** ABOUT THIS TASK **
From the first line to the last, output the records exactly and drop any images.

Items from a dataset
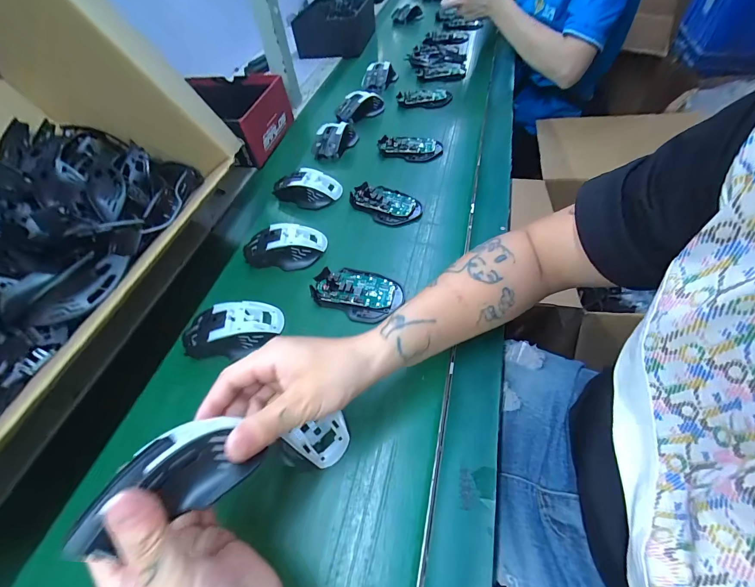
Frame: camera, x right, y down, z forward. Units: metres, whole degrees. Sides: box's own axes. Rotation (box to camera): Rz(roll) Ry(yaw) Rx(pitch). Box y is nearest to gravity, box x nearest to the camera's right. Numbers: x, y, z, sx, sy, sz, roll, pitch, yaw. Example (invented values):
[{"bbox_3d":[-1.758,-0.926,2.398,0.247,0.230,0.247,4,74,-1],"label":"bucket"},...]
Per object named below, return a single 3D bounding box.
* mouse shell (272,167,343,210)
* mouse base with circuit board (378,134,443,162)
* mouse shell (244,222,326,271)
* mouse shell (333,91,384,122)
[{"bbox_3d":[-0.117,-0.172,0.554,0.107,0.039,0.054,3,54,6],"label":"mouse shell"},{"bbox_3d":[0.059,-0.273,0.627,0.116,0.026,0.058,16,56,15],"label":"mouse base with circuit board"},{"bbox_3d":[-0.132,-0.066,0.477,0.113,0.036,0.059,-8,53,-2],"label":"mouse shell"},{"bbox_3d":[-0.037,-0.401,0.721,0.101,0.045,0.053,-21,55,-11],"label":"mouse shell"}]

** WRITTEN RESPONSE **
Frame: camera, x right, y down, z forward. Units: metres, whole degrees. Sides: box's own axes. Rotation (box to camera): Rz(roll) Ry(yaw) Rx(pitch). Box y is nearest to gravity, box x nearest to the camera's right. Numbers: x, y, z, sx, sy, sz, roll, pitch, yaw. Example (invented values):
[{"bbox_3d":[-1.758,-0.926,2.398,0.247,0.230,0.247,4,74,-1],"label":"bucket"},...]
Per object named below, return a single 3D bounding box.
* mouse shell (272,167,343,210)
* mouse base with circuit board (378,134,443,162)
* mouse shell (244,222,326,271)
* mouse shell (333,91,384,122)
[{"bbox_3d":[-0.117,-0.172,0.554,0.107,0.039,0.054,3,54,6],"label":"mouse shell"},{"bbox_3d":[0.059,-0.273,0.627,0.116,0.026,0.058,16,56,15],"label":"mouse base with circuit board"},{"bbox_3d":[-0.132,-0.066,0.477,0.113,0.036,0.059,-8,53,-2],"label":"mouse shell"},{"bbox_3d":[-0.037,-0.401,0.721,0.101,0.045,0.053,-21,55,-11],"label":"mouse shell"}]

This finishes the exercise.